A study conducted at the State Forest Farm in China sought to learn how P. euphratica seedling roots change phenotypically under drought stress. Researchers measured phenotypic changes in one-year-old P. euphratica seedlings under three different water treatments: 1) control (50–60% of field capacity), 2) moderate (30–40% of field capacity) and 3) severe drought stress treatments. After 60 days, they estimated the length of total, lateral, and distal roots, the average diameter of the total roots, the number of lateral roots, as well as the external path length (pe), magnitude (μ), and altitude (a). Finally, to quantify deep rooting capacity of the seedlings, they assessed the effects of root mass fraction (RMF), taproot mass fraction (TRMF), and specific taproot length (STRL) on relative root depth (RRD).

The researchers' findings suggest that drought conditions caused a dramatic decrease in the biomass of different plant parts, total root length, the average length of lateral roots and distal roots, and taproot length. The results showed that RMF and TRMF increased markedly with increasing drought severity, while STRL did not significantly increase under drought condition. Which signified that drought stress had a positive effect on RRD. Under moderate drought conditions, root architectural changes exerted a predominant effect on increased RRD, but under severe drought, root-shoot allocation and root architecture played equally important roles. These results tell us that the root architecture adjustments being made and root-shoot allocation caused deep rooting in P. euphratica seedlings under high drought conditions. Morphological changes seemed to only play a small role. They concluded that P. euphratica seedlings rely mostly on the adjustment of root architecture to maintain root depth under moderate drought conditions. However, they found that root-shoot allocation responds more under severe drought conditions.

Dataset entries:
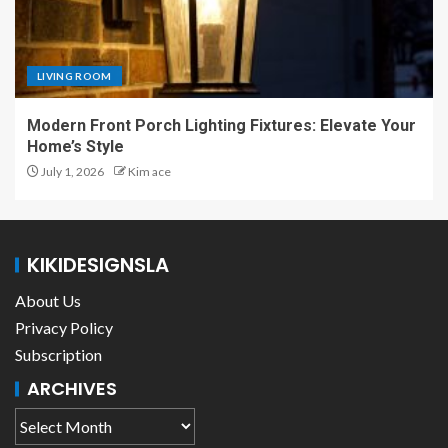
LIVING ROOM
Modern Front Porch Lighting Fixtures: Elevate Your
Home’s Style
July 1, 2026
Kim ace
KIKIDESIGNSLA
About Us
Privacy Policy
Subscription
ARCHIVES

» **What you should do**
Repeat the passage on drought and the roots of P. euphratica seedlings word for word, from its first sentence to its last.

» **Finished task**
A study conducted at the State Forest Farm in China sought to learn how P. euphratica seedling roots change phenotypically under drought stress. Researchers measured phenotypic changes in one-year-old P. euphratica seedlings under three different water treatments: 1) control (50–60% of field capacity), 2) moderate (30–40% of field capacity) and 3) severe drought stress treatments. After 60 days, they estimated the length of total, lateral, and distal roots, the average diameter of the total roots, the number of lateral roots, as well as the external path length (pe), magnitude (μ), and altitude (a). Finally, to quantify deep rooting capacity of the seedlings, they assessed the effects of root mass fraction (RMF), taproot mass fraction (TRMF), and specific taproot length (STRL) on relative root depth (RRD).

The researchers' findings suggest that drought conditions caused a dramatic decrease in the biomass of different plant parts, total root length, the average length of lateral roots and distal roots, and taproot length. The results showed that RMF and TRMF increased markedly with increasing drought severity, while STRL did not significantly increase under drought condition. Which signified that drought stress had a positive effect on RRD. Under moderate drought conditions, root architectural changes exerted a predominant effect on increased RRD, but under severe drought, root-shoot allocation and root architecture played equally important roles. These results tell us that the root architecture adjustments being made and root-shoot allocation caused deep rooting in P. euphratica seedlings under high drought conditions. Morphological changes seemed to only play a small role. They concluded that P. euphratica seedlings rely mostly on the adjustment of root architecture to maintain root depth under moderate drought conditions. However, they found that root-shoot allocation responds more under severe drought conditions.